Sunday, July 14, 2013

Civil War Era Fashion Chit Chat - April 1862 Peterson's Magazine

Civil War Era Fashion Chit Chat - April 1862 Peterson's Magazine

General Remarks

There have been but few new goods imported this season, economy being the order of the day. Old dresses are "made to look like new" as nearly as possible. Skirts worn out at the bottom are renewed or lengthened by a bias band, plaiting or ruffle, or silk of black or some color contrasting well with the dress. In this way two old dresses often make one stylish new one. Then antiquated bodies, or worn out bodies, are discarded, and jaunty Zouave jackets with white shirt bodies and sleeves, or Garibaldi shirts, take their place.
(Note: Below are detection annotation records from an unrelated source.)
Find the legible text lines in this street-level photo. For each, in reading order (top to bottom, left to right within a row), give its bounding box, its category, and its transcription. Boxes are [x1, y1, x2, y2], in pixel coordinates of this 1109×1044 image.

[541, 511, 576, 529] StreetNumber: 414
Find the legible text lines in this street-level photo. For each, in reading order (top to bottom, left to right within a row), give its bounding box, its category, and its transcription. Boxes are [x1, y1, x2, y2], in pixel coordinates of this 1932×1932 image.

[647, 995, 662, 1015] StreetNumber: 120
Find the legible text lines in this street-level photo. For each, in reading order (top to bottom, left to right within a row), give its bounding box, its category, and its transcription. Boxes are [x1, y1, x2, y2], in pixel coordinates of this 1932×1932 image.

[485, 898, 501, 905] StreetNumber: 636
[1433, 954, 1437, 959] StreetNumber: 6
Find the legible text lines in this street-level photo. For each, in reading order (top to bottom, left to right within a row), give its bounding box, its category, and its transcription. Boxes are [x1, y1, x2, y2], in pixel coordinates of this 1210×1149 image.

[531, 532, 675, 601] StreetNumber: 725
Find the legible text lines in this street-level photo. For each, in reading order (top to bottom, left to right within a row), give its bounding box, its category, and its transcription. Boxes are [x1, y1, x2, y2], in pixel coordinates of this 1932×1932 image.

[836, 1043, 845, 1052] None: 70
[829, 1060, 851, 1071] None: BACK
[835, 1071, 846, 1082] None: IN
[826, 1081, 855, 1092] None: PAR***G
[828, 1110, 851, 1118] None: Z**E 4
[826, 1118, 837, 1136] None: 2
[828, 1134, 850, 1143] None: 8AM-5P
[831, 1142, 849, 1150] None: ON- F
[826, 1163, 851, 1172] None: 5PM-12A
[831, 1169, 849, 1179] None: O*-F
As the season advances, pique or Marseilles will take the place of silk or flannel for these articles.

A very pretty dress may be arranged in the following way: A black silk skirt, either plain or trimmed, may be accompanied with a full body of white muslin, having bands of black velvet over the shoulder, crossed with the same in front in the form of a stomacher, and having a bow at the waist of the white muslin, wide, and with long ends, crossed with black velvet at the bottom.

Nothing new has as yet appeared in the way of trimming skirts. In fact, it would be almost impossible to have anything new in this respect, as such a variety of styles are already worn.

Dresses for evening wear are generally made with low-necked bodies, with points before and at the back, and with a fullness extending from the shoulders to the middle of the body. But bodies partially open, either square or in the heart shape are the most popular.

We have been asked to describe a dress suitable for a young lady. We give below one which is not very expensive, and can be modified according to the taste or purse of the wearer. We must premise that the combination of black and white is not at all confined to mourning, but, on the contrary, is one of the most fashionable of costumes. The dress of which we speak was composed of white tarlatane; the skirt ornamented with six narrow flounces at the bottom, each flounce trimmed with a row of tiny black velvet. The flounces were headed by a broad plaiting of tarlatane, trimmed at the top and bottom with black velvet. The low body was gathered, and cut square on the shoulders, also trimmed round with a plaiting, and finished off round the neck with a blonde tucker, having a narrow velvet run in it. A head-dress composed of black velvet and bunches of rose-buds, completed this simple but elegant toilet.

Should any of our readers feel inclined to make one of these dresses themselves, we would hint that tarlatane cannot be too little or too lightly handled, and therefore the flounces should be as quickly trimmed and put on as possible. To accomplish this, the flounces should be hemmed and the velvet put on at the same time, by turning the tarlatane once on the right side, and running the velvet on over the raw edge. In this manner the material need not be much tumbled.

Short coats hanging loosely will be very fashionable this season. They have a jaunty look, and have the advantage of taking much less material than those lately worn. Black silk shawls trimmed with lace, or silk ruffles will also be fashionable.

Bonnets have altered but little as yet in shape. A beautiful dress hat has just been made of white tulle, bound around the edge and cape with very light blue velvet, and trimmed across the top with a broad band of blue velvet. The white ribbon strings are also bound with velvet.

Kid gloves of light color, with one or two buttons, and embroidered in little squares at the back of the hand, are the most distingue.

Friday, April 26, 2013

Civil War Era Fashion Plate - April 1862 Peterson's Magazine

Civil War Era Fashion Plate - April 1862 Peterson's Magazine

Fashions for April

Fig 1 - House Dress of dove-colored silk. The skirt is trimmed with five flounces, the alternate ones being of a darker shade than the others. Above the flounces is a ruche of the two shades of silk. The body is high and plain with a point in front. The cording of the dress and buttons are of the darker shade of silk. The sleeves are large and full, and trimmed around the points which are open with a ruche. Head-dress of lace and pink ribbon.

Fig 2 - Dinner Dress of a white organdie striped with green. The skirt is plain, and around the waist is a broad green sash. The cape is trimmed with a ruche of green ribbon. The sleeves are of very thin, plain white muslin. Head-dress of green ribbon.